I want to spend the whole day with a drainage crew.

Posted: June 29, 2018
Last modified: December 26, 2018

Little more than a month into her internship, Andrea Diaz has found that working on the I-4 Ultimate project can be a real proving grounds, testing both physical and mental skills.

Already, she has raked thick, heavy concrete on a freshly poured bridge deck at midnight, stood atop a tall support pier in the middle of Lake Ivanhoe to check its dimensions and reviewed construction plans to calculate schedules for work crews and the supplies they need at various sites.

Of course, she’s been closely supervised and has followed all safety procedures. And if the concrete work left her a bit tired and sore, the experience reaffirmed her decision to go into construction.

“Everybody has been great, and I love learning different skills nearly every day,” said Diaz, who will start her junior year in the civil engineering program at the University of South Florida next semester.

Diaz is following both her father and brother into the field. Indeed, her family moved from Puerto Rico to the Orlando area three years ago when her father – Rey Diaz Sr. P.E. – took a job on the I-4 Ultimate project. He is a scheduler in Area 3. Her brother, Rey Diaz Jr. – a recent civil engineering graduate – also works on the project as a field engineer in Area 2C.

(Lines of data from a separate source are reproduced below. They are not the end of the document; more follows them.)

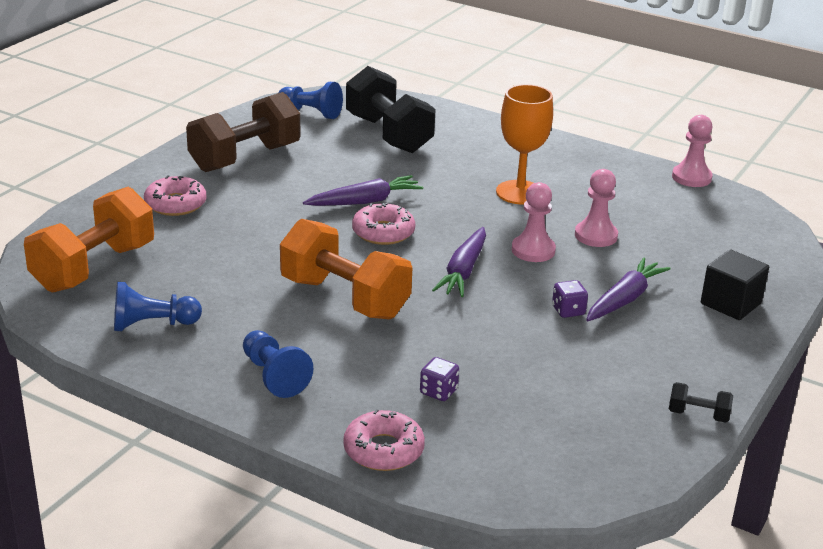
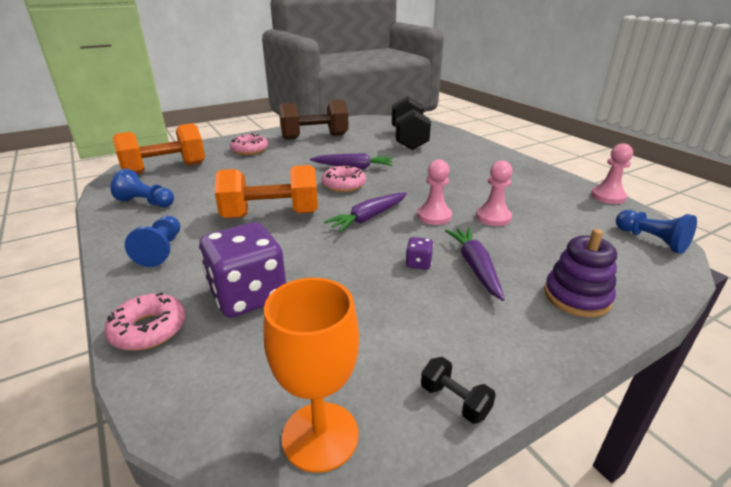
camera: 30 degrees right, 0 degrees up
(311, 112) = (377, 124): blue pawn -> blue pawn (651, 240)
(345, 298) = (271, 215): orange dumbbell -> orange dumbbell turned 75 degrees counterclockwise
(438, 392) = (248, 295): purple dice -> purple dice, size x2.41
(520, 192) = (461, 181): orange goblet -> orange goblet (320, 436)
(624, 299) = (475, 267): purple carrot -> purple carrot turned 75 degrees counterclockwise
(730, 303) = (576, 297): black cube -> purple stacking toy

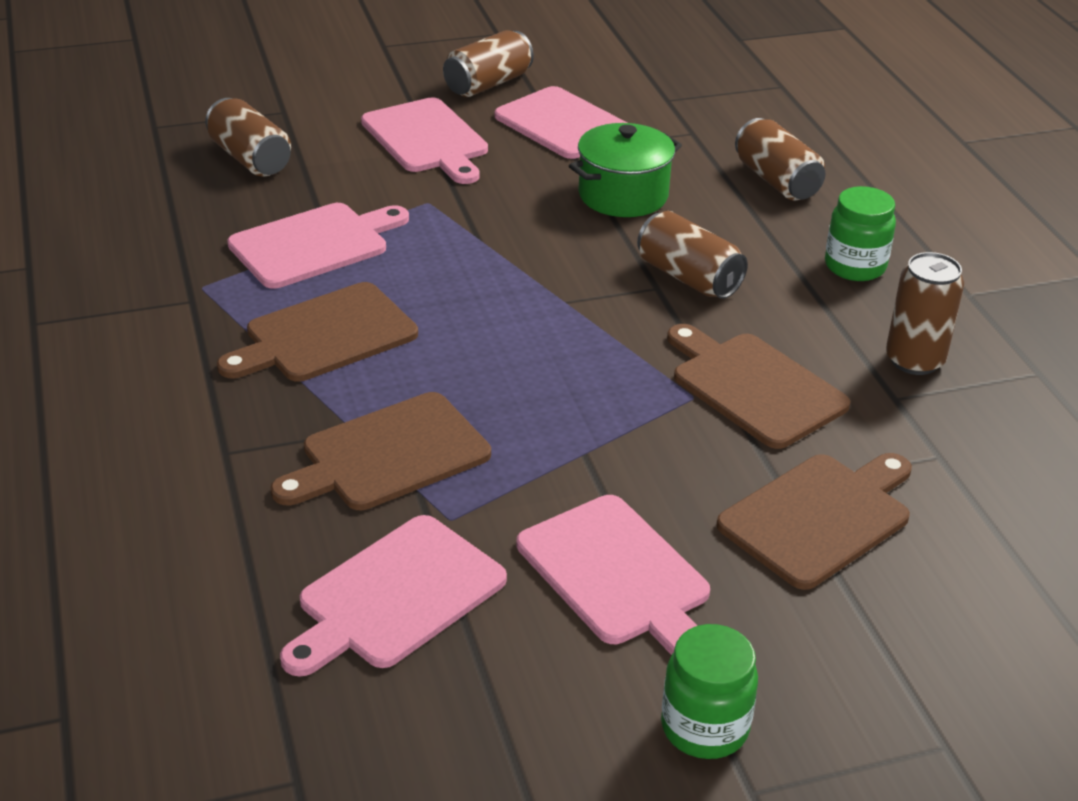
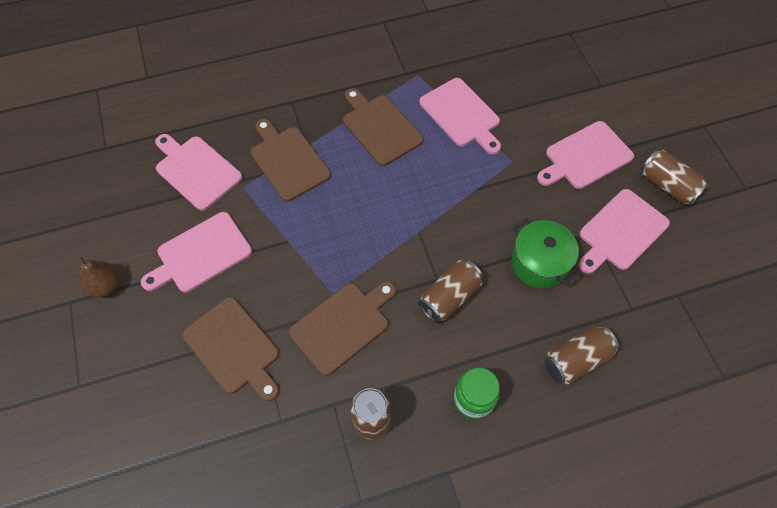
camera: 90 degrees right, 25 degrees up
(250, 159) = (544, 77): brown can -> none
(704, 728) = (106, 285): green jar -> brown pear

After graduating from West Orange High School, however, Diaz wasn’t so sure she wanted to follow the family trade. A self-described math nerd, she briefly considered “rebelling” in college by going into computer engineering. But the excitement of big construction projects and seeing roads and bridges take shape was too much to ignore.

“I like the working environment of construction,” she said. “I like solving new problems. You learn you have to be willing to face any problem and fix it while maintaining a good attitude.”

This is the second time that Diaz has interned with SGL – the joint construction venture of Skanska, Lane and Granite on the I-4 Ultimate Project. Last summer, she had an office job in human resources that taught her about the variety of construction jobs out there.

This summer, she is experiencing many of them firsthand. She recently conducted soil-bearing tests and is ready for more engineering adventures. “I want to spend the whole day with a drainage crew.”